This is an interesting point, but there are reasons why I want to keep the original idea - as I said I want to make it an allegory of a real life situation I am familiar with. But the last point can be incorporated. So thanks again...



bulbasaur said:


> That aside, I like the imagery of the house and the Professor's parties. I wish there was a little more description of how the butterfly room presented itself. I think I felt confident building the pictures in my head except for when it came to the most picture-worthy part - the butterflies. Maybe I haven't been around butterflies enough, let alone a room full of them, so I was having trouble visualizing what I know should have been a spectacular scene.



I agree - I should emphasize that a bit. Maybe in that way my point will come a cross better...



bulbasaur said:


> Honestly, though, only two minor critiques. I come to you as an extremely novice writer, so I don't have much advice on how to act on my critiques. I suppose I am just seeing these things as a reader as opposed to a writer. I really enjoyed reading your piece. I'm interested to hear your thoughts!



It is a great feedback, and I do need it from you primarily as the reader. Being a writer, makes it even better 
Good luck with your writing. I will be checking your own posts and will try to be as useful


----------



## bdcharles (Jul 23, 2016)

Hi. The issue to me here is that you are reporting on something happening. In my view it would be more impactful if you made it happen, with your words.


----------



## Makili (Jul 23, 2016)

bdcharles said:


> Hi. The issue to me here is that you are reporting on something happening. In my view it would be more impactful if you made it happen, with your words.



Thanks for the comment, but I am not completely sure what you are trying to say. Could you possibly elaborate/give example? Would be much appreciated.


----------



## Jay Greenstein (Jul 23, 2016)

I think what was meant is a report on the life of an individual, not a story the reader feels they're experiencing. Informative, yes. But nothing happens because it's 100% overview, which means that like a history book the events are immutable. But do we read to learn the facts or to be entertained? Facts can be interesting, but story, to be entertained, must be emotion, not fact-based. It must be character-centric, not author-centric. It's not a matter of talent or story, it's that the medium we work in has limitations and strengths that shape the approach we must take. In film it's primarily visual. But the page doesn't reproduce vision, so we must use other methods—methods we're not taught in out school days because we're being readied to _learn_ a trade or profession, and writing fiction _is_ a profession.

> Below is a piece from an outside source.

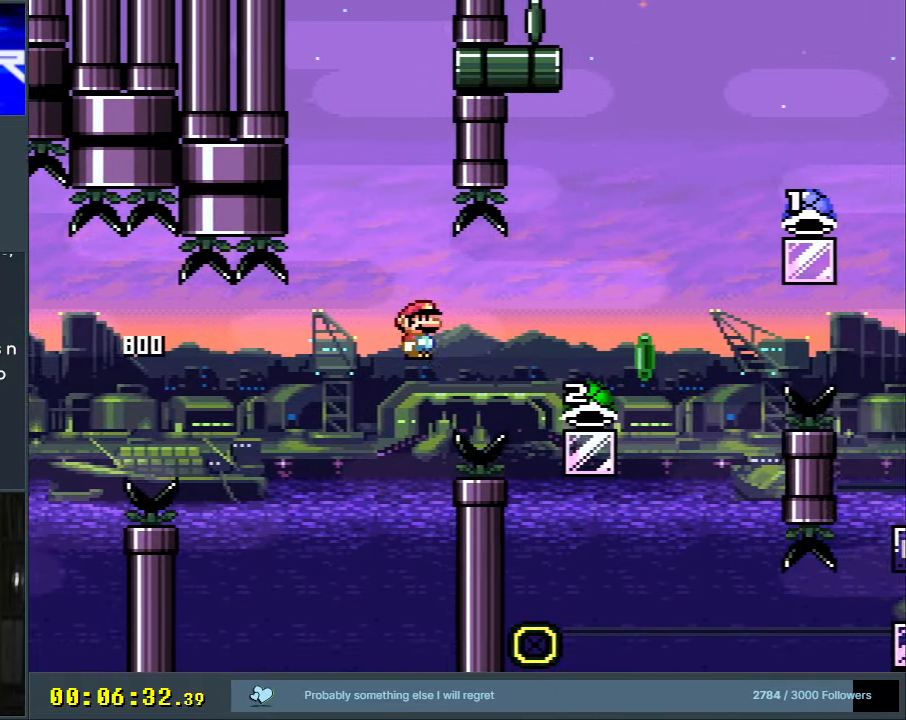
{"buttons": ["B", "DPAD_LEFT"], "events": [[100, "DPAD_RIGHT", "up"], [267, "Y", "up"], [300, "DPAD_LEFT", "down"]]}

For that example you wanted: in this clipping from Surfeit of Dreams, Ann has fallen in the water while trying to escape a group of men. The water is so cold that she's unable to even struggle. She knows she's going to die, and that even were she able to reach the surface the men are waiting, so she's lost hope. But she's been given a magic ring, and that changes everything.

I could have said, 

She expected to drown, but instead found herself able to breathe, which came as a surprise. More that that the water was warm and above her there was what looked like daylight.

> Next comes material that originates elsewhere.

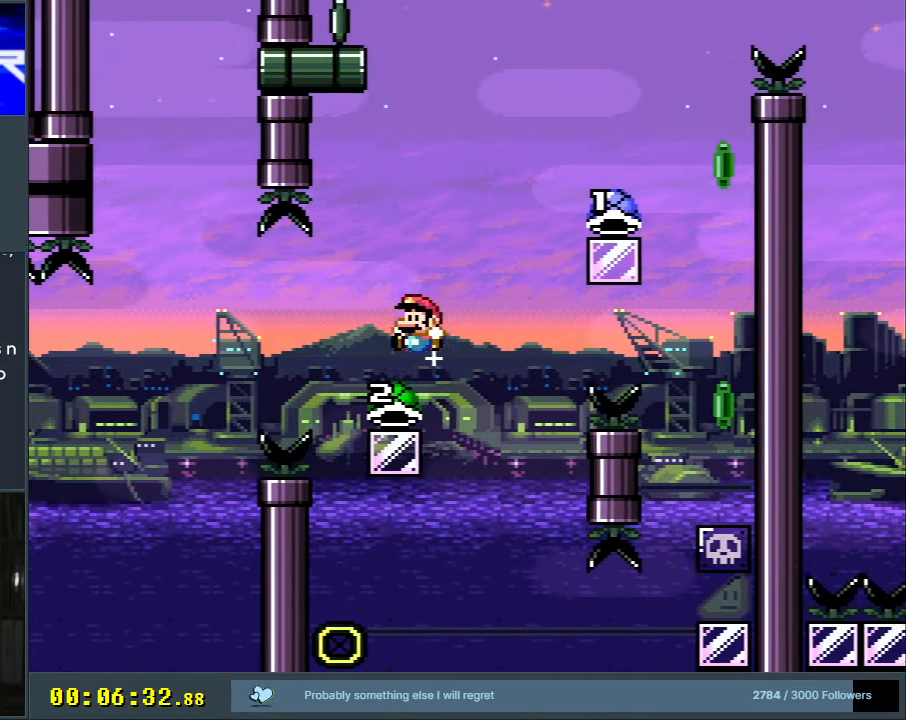
{"buttons": ["B", "Y", "DPAD_RIGHT"], "events": [[50, "DPAD_LEFT", "up"], [133, "DPAD_RIGHT", "down"], [133, "Y", "down"], [333, "DPAD_RIGHT", "up"], [350, "DPAD_RIGHT", "down"]]}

Factual? Informative? Yes. Exciting? No. Nor is there a trace of how _she_ reacted. And because it's in overview there's no uncertainty. But suppose we tell it about the events real-time, from her viewpoint. That places us in the fragment of time _she_ calls now. And because we're there, the future is as uncertain from our viewpoint as it is from hers:





> Chill water followed by quick death was what she expected, not the lung-full of air that came. But that was impossible, given that she was under the sea. Still, a second breath of what was clearly air said she hadn’t been mistaken.
> _
> This is crazy._
> 
> ...


Notice that the narrator is there only in service to her, Making us know what has her attention and how that directs her actions, not as a storytelling voice that is rendered a monotone because the medium can't reproduce the narrator's voice.

And presented like that, knowing what she's noticing and deciding, the reader will wonder what happens next, and speculate what _they_ would do were it them.

And isn't that where the fun of reading lies?

For the trick behind the style of presentation I used, this article is a good synopsis of one of the techniques you can find in the book the article's author condensed it from.

Hang in there, and keep on writing.


----------



## Makili (Jul 24, 2016)

That is an extremely useful feedback. I will certainly take every word into consideration and check out the reference you pointed out. 
Thanks a lot!!!


----------



## bdcharles (Jul 24, 2016)

Makili said:


> Thanks for the comment, but I am not completely sure what you are trying to say. Could you possibly elaborate/give example? Would be much appreciated.



Hi, yep sure (apologies if the reply is badly formatted as I am writing this on my phone and don't have tapatalk):

Try first to summarise your story. For example, this story covers (to my mind) a butterfly collector who tires of his drab old lepidopterae, gets some flashy new ones which are then duly cannibalised by the old ones. It's a neat idea with a lot of scope. If you were the collector, what would you do. When would your story start? At birth? No. His first specimen? Why there? Pick your moment. As a reader I would want to start on the day he realises how drab his collection is. So what would he do on that day? He might open the door and feel his heart not lift as he surveys the brown insects - pitiful things really. And just lead us on from there, using your writeup above as a guide. Good luck


----------



## Makili (Jul 24, 2016)

Great advice. I will play with this. . Thanks!


----------



## bdcharles (Jul 24, 2016)

To give a bit of an example, if you take this line:


> But as his passion grew, he wanted more. As he was learning about the  winged creatures, he was finding out about other, exotic species.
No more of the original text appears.